I guess if you want to look at this
from a positive point of view, we may have gained a serious advantage. I know
this is really morbid but stick with me here. Let’s look at the town of
Langley. I would say there is a solid 25% of this town that probably should
have been demolished before the zombie apocalypse. Let’s say you do that. You
bulldoze all the crack shacks, meth labs, and trailer park trash buildings. You
still have 75% of the town with zero population.
If the standing government basically
authorizes a “land rush” that gave us Sooners our name, all that lake front
property could be up for grabs. Even if the expensive stuff goes legit through
sales, you are going to have a hundred (maybe several hundred) homes that
clearly have no owners now. No one should ever be considered homeless again.
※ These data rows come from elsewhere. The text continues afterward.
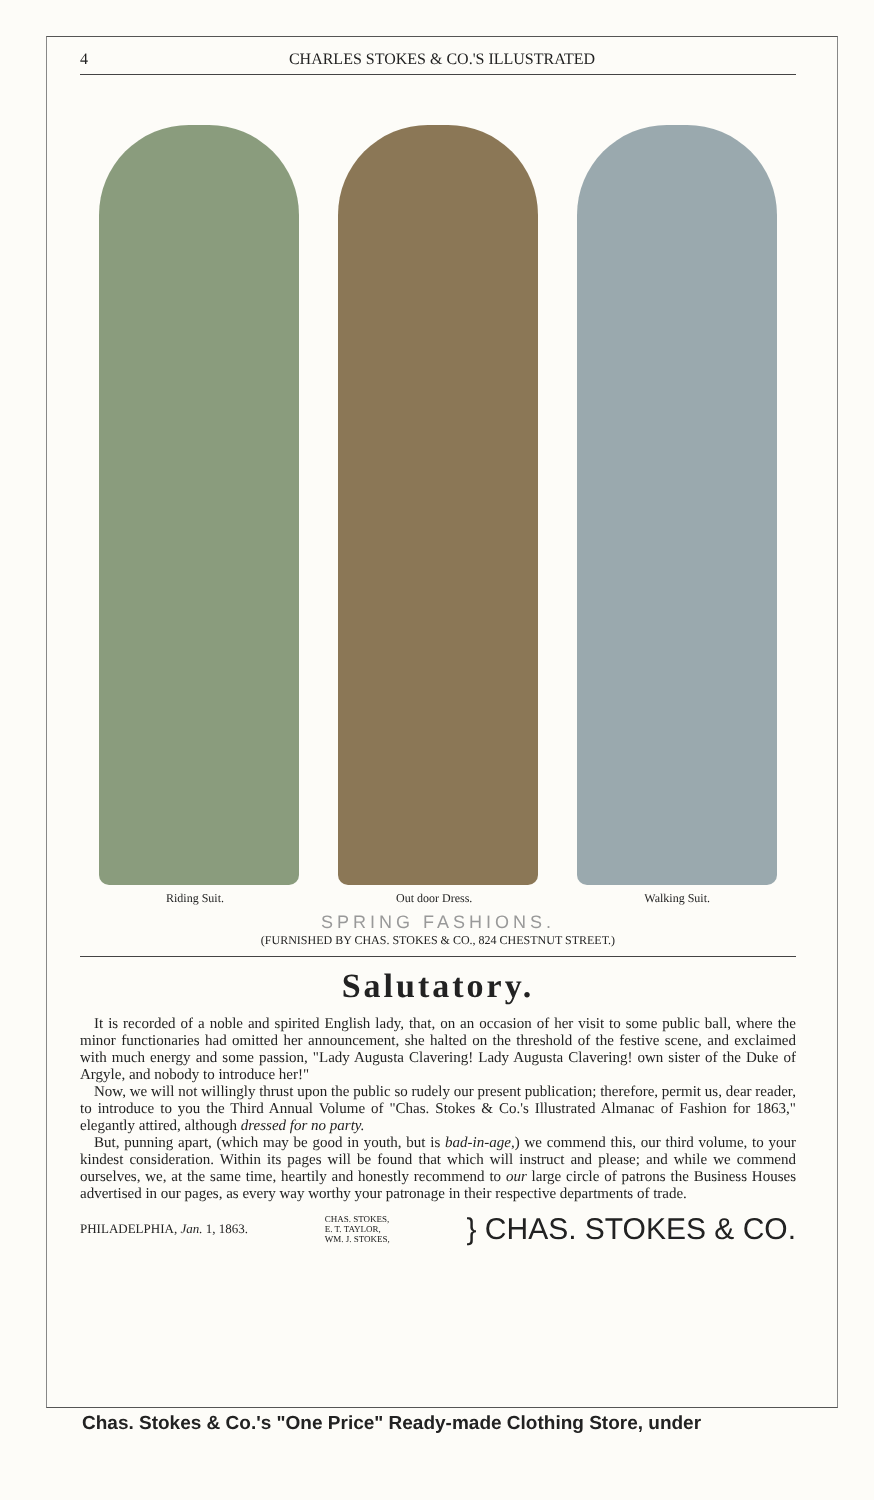4 CHARLES STOKES & CO.'S ILLUSTRATED
Riding Suit. Out door Dress. Walking Suit.
SPRING FASHIONS.
(FURNISHED BY CHAS. STOKES & CO., 824 CHESTNUT STREET.)
Salutatory.
It is recorded of a noble and spirited English lady, that, on an occasion of her visit to some public ball, where the minor functionaries had omitted her announcement, she halted on the threshold of the festive scene, and exclaimed with much energy and some passion, "Lady Augusta Clavering! Lady Augusta Clavering! own sister of the Duke of Argyle, and nobody to introduce her!"
Now, we will not willingly thrust upon the public so rudely our present publication; therefore, permit us, dear reader, to introduce to you the Third Annual Volume of "Chas. Stokes & Co.'s Illustrated Almanac of Fashion for 1863," elegantly attired, although dressed for no party.
But, punning apart, (which may be good in youth, but is bad-in-age,) we commend this, our third volume, to your kindest consideration. Within its pages will be found that which will instruct and please; and while we commend ourselves, we, at the same time, heartily and honestly recommend to our large circle of patrons the Business Houses advertised in our pages, as every way worthy your patronage in their respective departments of trade.
PHILADELPHIA, Jan. 1, 1863. CHAS. STOKES,
E. T. TAYLOR,
WM. J. STOKES, } CHAS. STOKES & CO.
Chas. Stokes & Co.'s "One Price" Ready-made Clothing Store, under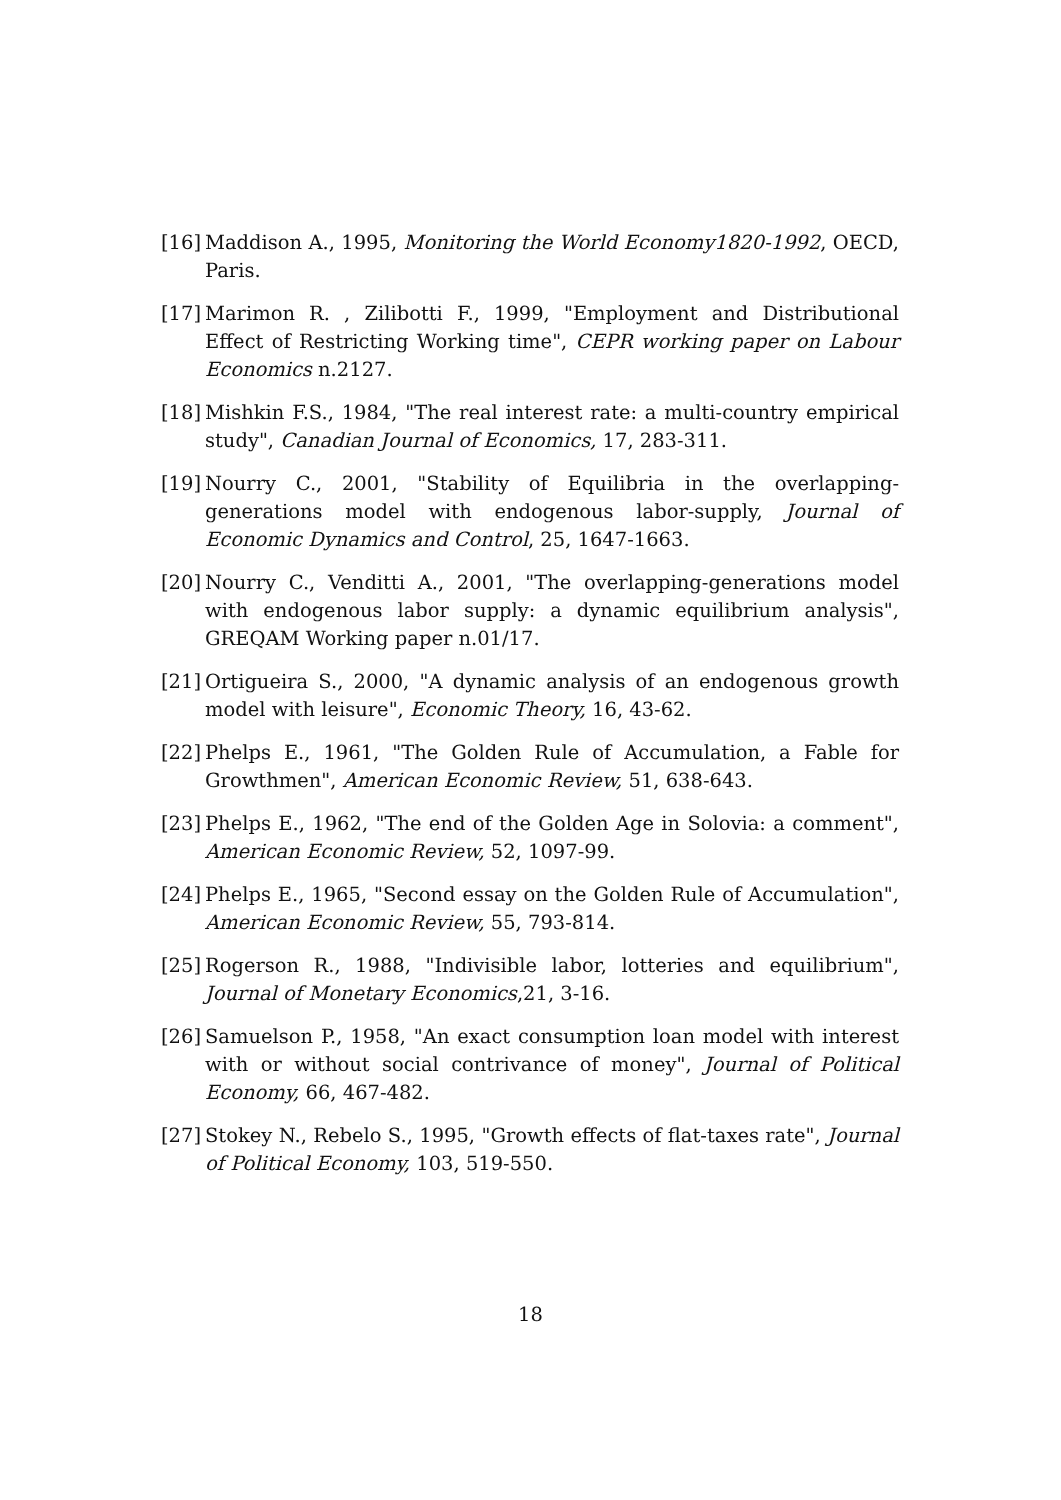[16]
Maddison A., 1995, Monitoring the World Economy1820-1992, OECD, Paris.
[17]
Marimon R. , Zilibotti F., 1999, "Employment and Distributional Effect of Restricting Working time", CEPR working paper on Labour Economics n.2127.
[18]
Mishkin F.S., 1984, "The real interest rate: a multi-country empirical study", Canadian Journal of Economics, 17, 283-311.
[19]
Nourry C., 2001, "Stability of Equilibria in the overlapping-generations model with endogenous labor-supply, Journal of Economic Dynamics and Control, 25, 1647-1663.
[20]
Nourry C., Venditti A., 2001, "The overlapping-generations model with endogenous labor supply: a dynamic equilibrium analysis", GREQAM Working paper n.01/17.
[21]
Ortigueira S., 2000, "A dynamic analysis of an endogenous growth model with leisure", Economic Theory, 16, 43-62.
[22]
Phelps E., 1961, "The Golden Rule of Accumulation, a Fable for Growthmen", American Economic Review, 51, 638-643.
[23]
Phelps E., 1962, "The end of the Golden Age in Solovia: a comment", American Economic Review, 52, 1097-99.
[24]
Phelps E., 1965, "Second essay on the Golden Rule of Accumulation", American Economic Review, 55, 793-814.
[25]
Rogerson R., 1988, "Indivisible labor, lotteries and equilibrium", Journal of Monetary Economics,21, 3-16.
[26]
Samuelson P., 1958, "An exact consumption loan model with interest with or without social contrivance of money", Journal of Political Economy, 66, 467-482.
[27]
Stokey N., Rebelo S., 1995, "Growth effects of flat-taxes rate", Journal of Political Economy, 103, 519-550.
18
What about a major metropolis like
New York City? Where people used to be crammed into apartments, a single
occupant might get a whole floor to themselves. We literally might have a
population now where we have too many houses and not enough people to fill
them. “Overcrowding” and “urban sprawl” might not be terms that we know for a
few generations to come.
And in that regard, do these
survivors of the Kharon Epidemic begin to cluster together? Does every survivor
of this massacre migrate to New York City to live? Or do we all spread out
where it is like Montana and your nearest neighbor is 10 miles down the road?
I can see advantages and
disadvantages both ways. Humanity is social by our very nature. Society is a
communal effort. Is the only way we rebound from this thing is to come
together? Or do we all stay spread out.
I guess this is what we will find
out when we get to the safe zones. Seriously, this could be a total reboot of
society. This could be Humanity 2.0 and we could avoid all the problems and
pitfalls from our first time around.
I don’t want to sound like I am
happy that the zom’poc happened but we could turn this into something positive.